The war was reopened formally in 1665, although in the previous year there had been acts of hostility on the African and American coasts, among them the capture of New Amsterdam / New Netherland (New York) by the English. The English won some notable naval victories; but inefficient management by Charles II and his ministers, enabled De Ruyter, in 1667, to sail boldly up the Thames to Gravesend, to burn ships of war in the Medway, and to keep London in blockade for some days. The war ended indecisively, with the English smarting under their humiliation.

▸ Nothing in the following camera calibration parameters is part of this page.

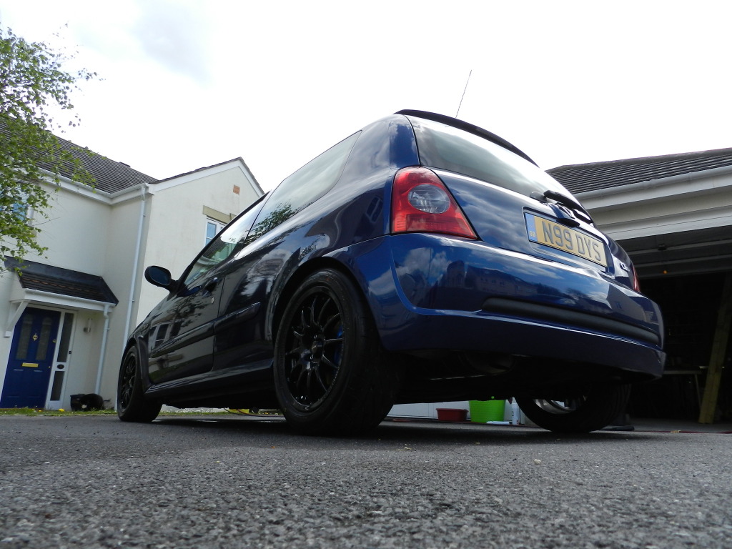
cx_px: 366
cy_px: 274
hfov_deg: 73.9
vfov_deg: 58.9
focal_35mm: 23
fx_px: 486
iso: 160
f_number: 3.4
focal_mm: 4
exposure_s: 1/1000
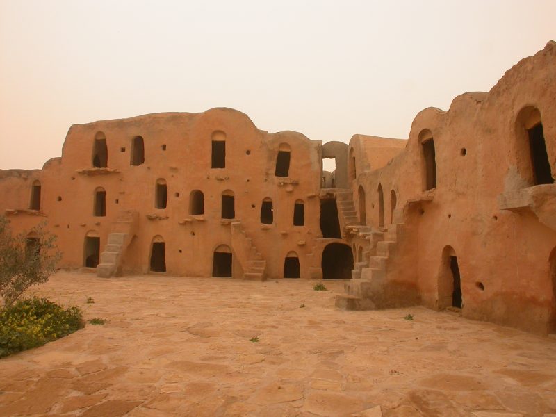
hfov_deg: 47.9
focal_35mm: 39
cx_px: 278
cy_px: 208
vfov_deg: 36.8
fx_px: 626
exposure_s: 1/215
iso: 100
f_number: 6
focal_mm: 8.2
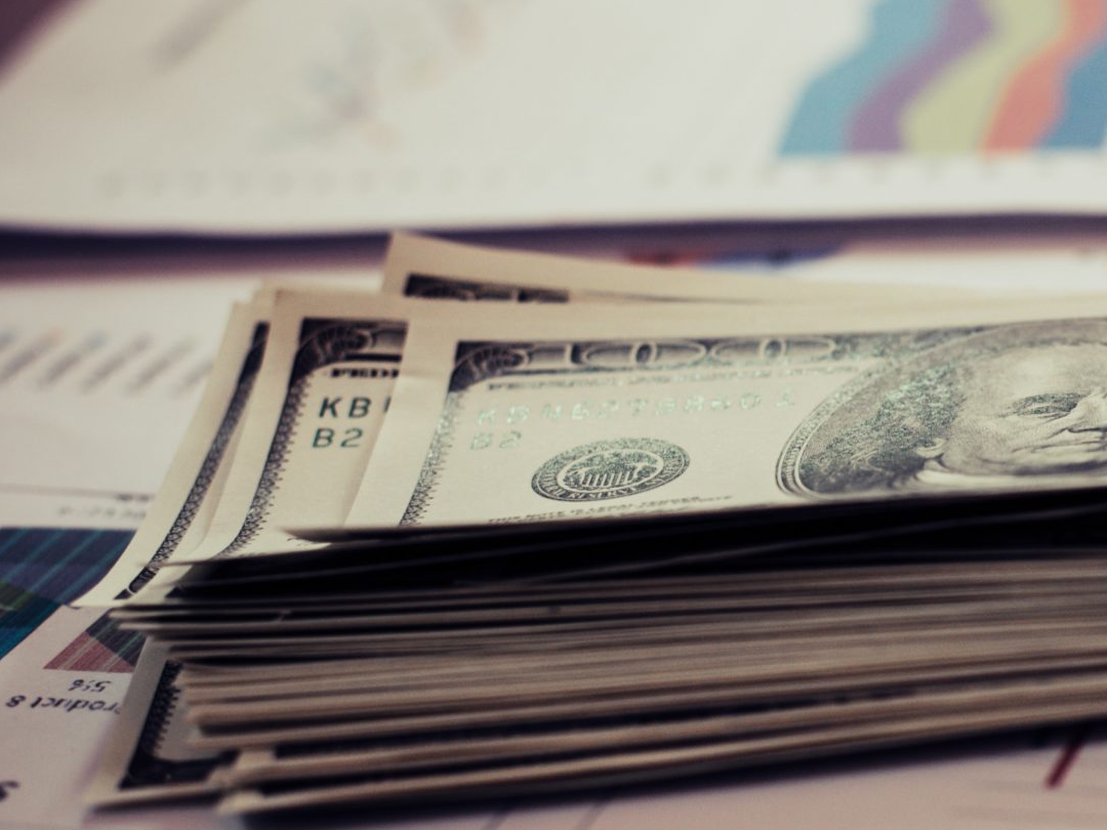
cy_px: 418
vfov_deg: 13.0
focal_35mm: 114
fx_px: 3646
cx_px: 1245
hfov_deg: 16.7
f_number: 3.5
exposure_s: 1/160
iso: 320
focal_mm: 50
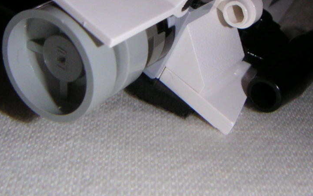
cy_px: 51
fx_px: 597
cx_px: 128
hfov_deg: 29.3
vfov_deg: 18.5
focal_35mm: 70
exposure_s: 1/45
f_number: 6.7
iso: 200
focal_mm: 4.8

Before the contest could be resumed, the situation was entirely altered by the aggressions of the King of France, Louis XIV. France, under the Grand Monarch, was now at the zenith of her power, having clearly succeeded Spain as the dominant European nation. Louis was bent not alone upon maintaining the most splendid court in Europe, but also upon the acquisition of territory in every possible direction. England was interested in preventing further French aggrandizement: Holland was even more deeply interested, because it was well understood that the covetous eyes of Louis were turned toward her.

The consequence was that the two nations were precipitated into each other's arms, in common hostility to the French designs. A triple alliance formed by England, Holland, and Sweden in 1668 compelled Louis to give up lands which he had seized in the Spanish Netherlands. But he turned upon Holland, after having detached her allies from her, and there followed a desperate war (1672-1678) in which the fortunes of the little republic were tried as never before. Heroic resistance, coupled with astute diplomacy, brought outside aid, and in the end Louis was compelled to retire with no gains at Dutch expense.

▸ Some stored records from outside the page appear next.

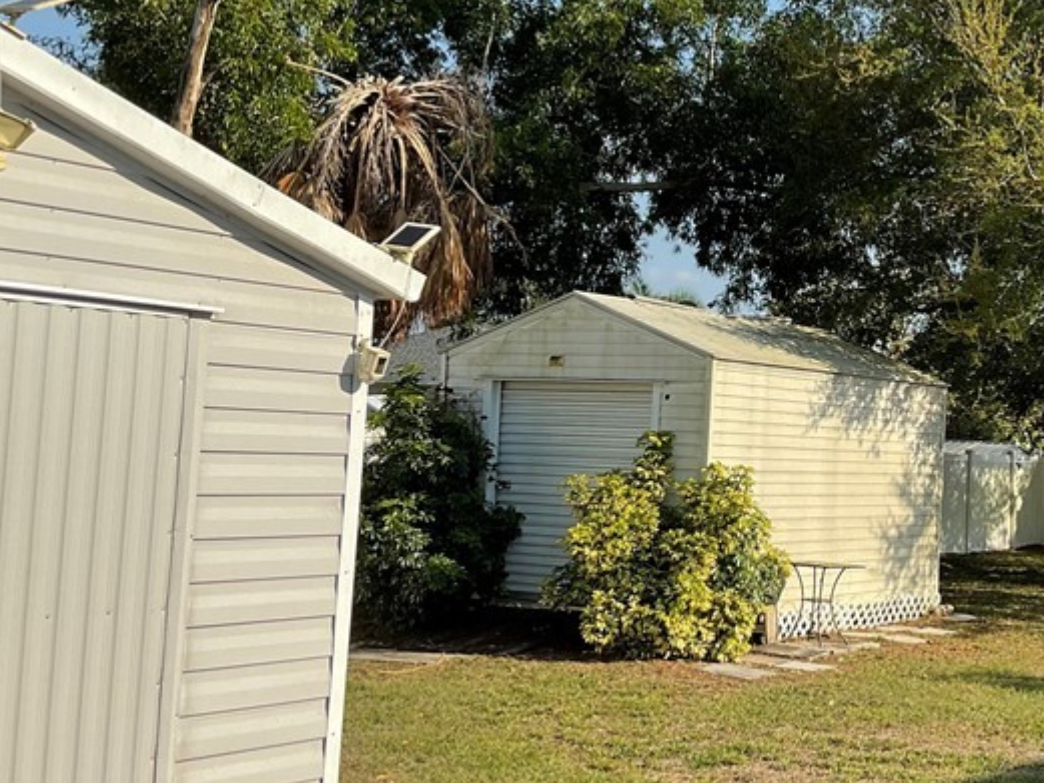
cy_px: 362
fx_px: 1719
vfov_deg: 25.7
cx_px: 918
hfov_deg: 32.3
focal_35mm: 57
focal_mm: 3
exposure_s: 1/1412
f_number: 1.8
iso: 16
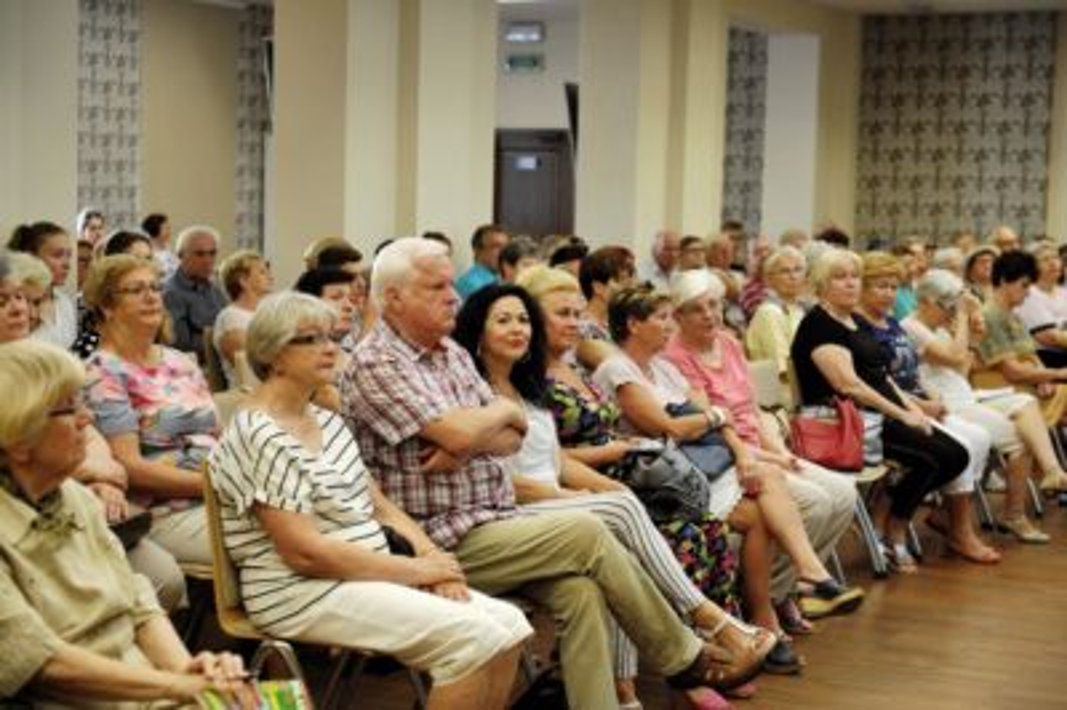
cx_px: 534
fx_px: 2073
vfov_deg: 19.4
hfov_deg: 28.9
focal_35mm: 70
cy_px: 355
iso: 2000
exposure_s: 1/60
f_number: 4
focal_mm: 70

Holland had thrown down the gauntlet to the mightiest nation of continental Europe, and the outcome might have been disastrous had not it curiously come about that, upon the deposition of James II, in 1688, the English people welcomed as their joint sovereigns the Stadholder William III and his wife, Mary, eldest daughter of James. This stroke of fortune brought the undivided strength of England into union with that of Holland and insured the eventual defeat of French ambition.

The War of the Palatinate (1680-1697) was indecisive, but the War of the Spanish Succession (1701-1713), closed by the Treaty of Utrecht, strengthened the Dutch position even as it extended the British territorial possessons. Here, however, the role of Holland as an important military, diplomatic, and political power was terminated. Their security no longer menaced, the Dutch people turned afresh to trade, industry, and finance; and in the eighteenth century they became the great money-lenders of the world, with Amsterdam as the chief international stock-market.

A very large part of the English national debt fell into the hands of the Dutch, their investments in the securities of France, Spain, Sweden, Russia, and other countries were enormous. Having loaned money to everybody, the republic felt obliged to remain friendly with everybody; for war with any nation would have meant the cutting off of dividends, and the Dutch would have been fought with their own capital.

In consequence, the history of Holland through the eighteenth century became about as prosaic as can be imagined. Its armies were disbanded. Its fleet was allowed to rot in the harbors. Its generals and admirals were pensioned off and sent home to cultivate their vegetable gardens, and their places were taken by diplomats, long-wigged and well provided with funds. Stocks and bonds, coupons and dividends, business, peace at any price - this became the new national creed.

After three-quarters of a century of this sort of thing, however, the country was subjected to the shock of French attack, conquest, and eventual annexation, and its affairs were forced far out of their accustomed channel. What Louis XIV had not succeeded in doing was accomplished by the French Revolutionary armies and by Napoleon.